▶ **WORK ITEM**
Each line below needs to be printed again exactly.

*** Begin section ***

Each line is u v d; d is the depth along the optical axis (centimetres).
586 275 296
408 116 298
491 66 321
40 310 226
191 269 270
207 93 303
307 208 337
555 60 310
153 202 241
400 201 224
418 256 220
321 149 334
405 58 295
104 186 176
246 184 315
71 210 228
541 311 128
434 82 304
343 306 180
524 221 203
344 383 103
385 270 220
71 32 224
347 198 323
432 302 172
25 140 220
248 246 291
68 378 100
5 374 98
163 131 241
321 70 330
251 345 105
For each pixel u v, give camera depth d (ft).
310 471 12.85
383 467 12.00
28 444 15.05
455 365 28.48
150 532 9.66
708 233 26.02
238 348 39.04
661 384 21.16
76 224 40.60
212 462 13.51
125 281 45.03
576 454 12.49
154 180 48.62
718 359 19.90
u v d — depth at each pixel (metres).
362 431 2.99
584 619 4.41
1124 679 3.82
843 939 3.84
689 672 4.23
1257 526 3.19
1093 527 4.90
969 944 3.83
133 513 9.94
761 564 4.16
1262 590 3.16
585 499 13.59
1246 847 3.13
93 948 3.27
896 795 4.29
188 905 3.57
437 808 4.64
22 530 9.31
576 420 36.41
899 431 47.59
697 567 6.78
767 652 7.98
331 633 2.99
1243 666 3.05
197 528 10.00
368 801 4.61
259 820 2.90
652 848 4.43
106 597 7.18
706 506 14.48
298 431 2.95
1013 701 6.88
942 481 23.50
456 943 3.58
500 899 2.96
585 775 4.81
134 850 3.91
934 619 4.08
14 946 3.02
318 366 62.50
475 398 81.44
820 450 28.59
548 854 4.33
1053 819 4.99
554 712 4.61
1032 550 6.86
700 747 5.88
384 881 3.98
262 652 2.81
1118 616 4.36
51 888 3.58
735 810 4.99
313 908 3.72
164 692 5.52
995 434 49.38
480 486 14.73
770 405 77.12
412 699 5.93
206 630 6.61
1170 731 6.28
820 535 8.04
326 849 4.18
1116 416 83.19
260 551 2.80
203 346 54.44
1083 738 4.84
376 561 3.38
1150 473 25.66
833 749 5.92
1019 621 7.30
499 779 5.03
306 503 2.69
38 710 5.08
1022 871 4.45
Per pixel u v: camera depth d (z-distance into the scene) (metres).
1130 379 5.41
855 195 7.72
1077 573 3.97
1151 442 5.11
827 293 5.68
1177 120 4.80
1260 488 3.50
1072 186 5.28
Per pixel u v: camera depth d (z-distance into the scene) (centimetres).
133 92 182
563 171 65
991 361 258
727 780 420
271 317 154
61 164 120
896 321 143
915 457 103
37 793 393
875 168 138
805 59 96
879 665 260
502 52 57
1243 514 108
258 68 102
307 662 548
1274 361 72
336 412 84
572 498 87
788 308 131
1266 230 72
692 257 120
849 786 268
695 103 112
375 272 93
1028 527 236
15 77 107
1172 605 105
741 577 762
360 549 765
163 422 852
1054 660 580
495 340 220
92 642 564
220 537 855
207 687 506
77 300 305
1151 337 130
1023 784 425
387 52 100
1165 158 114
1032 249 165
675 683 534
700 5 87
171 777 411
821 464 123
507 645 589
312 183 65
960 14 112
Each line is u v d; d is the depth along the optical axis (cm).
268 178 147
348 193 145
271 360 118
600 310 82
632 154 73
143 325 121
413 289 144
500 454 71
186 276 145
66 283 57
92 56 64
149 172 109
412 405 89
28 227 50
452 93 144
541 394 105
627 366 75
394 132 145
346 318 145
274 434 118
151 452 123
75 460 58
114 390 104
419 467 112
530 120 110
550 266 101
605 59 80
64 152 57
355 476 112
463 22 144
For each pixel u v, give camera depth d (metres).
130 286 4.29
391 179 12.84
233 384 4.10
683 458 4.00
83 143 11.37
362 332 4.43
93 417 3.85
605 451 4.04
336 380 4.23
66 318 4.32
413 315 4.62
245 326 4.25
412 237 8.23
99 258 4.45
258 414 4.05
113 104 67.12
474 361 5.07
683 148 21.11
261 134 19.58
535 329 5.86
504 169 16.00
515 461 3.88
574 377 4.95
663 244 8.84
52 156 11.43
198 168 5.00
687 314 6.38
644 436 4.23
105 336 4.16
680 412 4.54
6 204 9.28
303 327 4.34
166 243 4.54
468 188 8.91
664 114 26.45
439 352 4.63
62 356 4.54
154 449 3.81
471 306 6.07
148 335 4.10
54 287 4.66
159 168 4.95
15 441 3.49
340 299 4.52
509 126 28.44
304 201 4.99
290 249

*** End section ***

▶ **RESULT OF THE EXERCISE**
Each line is u v d; d is the depth along the optical axis (centimetres).
586 275 296
408 116 298
491 66 321
40 310 226
191 269 270
207 93 303
307 208 337
555 60 310
153 202 241
400 201 224
418 256 220
321 149 334
405 58 295
104 186 176
246 184 315
71 210 228
541 311 128
434 82 304
343 306 180
524 221 203
344 383 103
385 270 220
71 32 224
347 198 323
432 302 172
25 140 220
248 246 291
68 378 100
5 374 98
163 131 241
321 70 330
251 345 105
For each pixel u v, give camera depth d (ft).
310 471 12.85
383 467 12.00
28 444 15.05
455 365 28.48
150 532 9.66
708 233 26.02
238 348 39.04
661 384 21.16
76 224 40.60
212 462 13.51
125 281 45.03
576 454 12.49
154 180 48.62
718 359 19.90
u v d — depth at each pixel (metres).
362 431 2.99
584 619 4.41
1124 679 3.82
843 939 3.84
689 672 4.23
1257 526 3.19
1093 527 4.90
969 944 3.83
133 513 9.94
761 564 4.16
1262 590 3.16
585 499 13.59
1246 847 3.13
93 948 3.27
896 795 4.29
188 905 3.57
437 808 4.64
22 530 9.31
576 420 36.41
899 431 47.59
697 567 6.78
767 652 7.98
331 633 2.99
1243 666 3.05
197 528 10.00
368 801 4.61
259 820 2.90
652 848 4.43
106 597 7.18
706 506 14.48
298 431 2.95
1013 701 6.88
942 481 23.50
456 943 3.58
500 899 2.96
585 775 4.81
134 850 3.91
934 619 4.08
14 946 3.02
318 366 62.50
475 398 81.44
820 450 28.59
548 854 4.33
1053 819 4.99
554 712 4.61
1032 550 6.86
700 747 5.88
384 881 3.98
262 652 2.81
1118 616 4.36
51 888 3.58
735 810 4.99
313 908 3.72
164 692 5.52
995 434 49.38
480 486 14.73
770 405 77.12
412 699 5.93
206 630 6.61
1170 731 6.28
820 535 8.04
326 849 4.18
1116 416 83.19
260 551 2.80
203 346 54.44
1083 738 4.84
376 561 3.38
1150 473 25.66
833 749 5.92
1019 621 7.30
499 779 5.03
306 503 2.69
38 710 5.08
1022 871 4.45
Per pixel u v: camera depth d (z-distance into the scene) (metres).
1130 379 5.41
855 195 7.72
1077 573 3.97
1151 442 5.11
827 293 5.68
1177 120 4.80
1260 488 3.50
1072 186 5.28
Per pixel u v: camera depth d (z-distance into the scene) (centimetres).
133 92 182
563 171 65
991 361 258
727 780 420
271 317 154
61 164 120
896 321 143
915 457 103
37 793 393
875 168 138
805 59 96
879 665 260
502 52 57
1243 514 108
258 68 102
307 662 548
1274 361 72
336 412 84
572 498 87
788 308 131
1266 230 72
692 257 120
849 786 268
695 103 112
375 272 93
1028 527 236
15 77 107
1172 605 105
741 577 762
360 549 765
163 422 852
1054 660 580
495 340 220
92 642 564
220 537 855
207 687 506
77 300 305
1151 337 130
1023 784 425
387 52 100
1165 158 114
1032 249 165
675 683 534
700 5 87
171 777 411
821 464 123
507 645 589
312 183 65
960 14 112
Each line is u v d; d is the depth along the optical axis (cm).
268 178 147
348 193 145
271 360 118
600 310 82
632 154 73
143 325 121
413 289 144
500 454 71
186 276 145
66 283 57
92 56 64
149 172 109
412 405 89
28 227 50
452 93 144
541 394 105
627 366 75
394 132 145
346 318 145
274 434 118
151 452 123
75 460 58
114 390 104
419 467 112
530 120 110
550 266 101
605 59 80
64 152 57
355 476 112
463 22 144
For each pixel u v, give camera depth d (metres).
130 286 4.29
391 179 12.84
233 384 4.10
683 458 4.00
83 143 11.37
362 332 4.43
93 417 3.85
605 451 4.04
336 380 4.23
66 318 4.32
413 315 4.62
245 326 4.25
412 237 8.23
99 258 4.45
258 414 4.05
113 104 67.12
474 361 5.07
683 148 21.11
261 134 19.58
535 329 5.86
504 169 16.00
515 461 3.88
574 377 4.95
663 244 8.84
52 156 11.43
198 168 5.00
687 314 6.38
644 436 4.23
105 336 4.16
680 412 4.54
6 204 9.28
303 327 4.34
166 243 4.54
468 188 8.91
664 114 26.45
439 352 4.63
62 356 4.54
154 449 3.81
471 306 6.07
148 335 4.10
54 287 4.66
159 168 4.95
15 441 3.49
340 299 4.52
509 126 28.44
304 201 4.99
290 249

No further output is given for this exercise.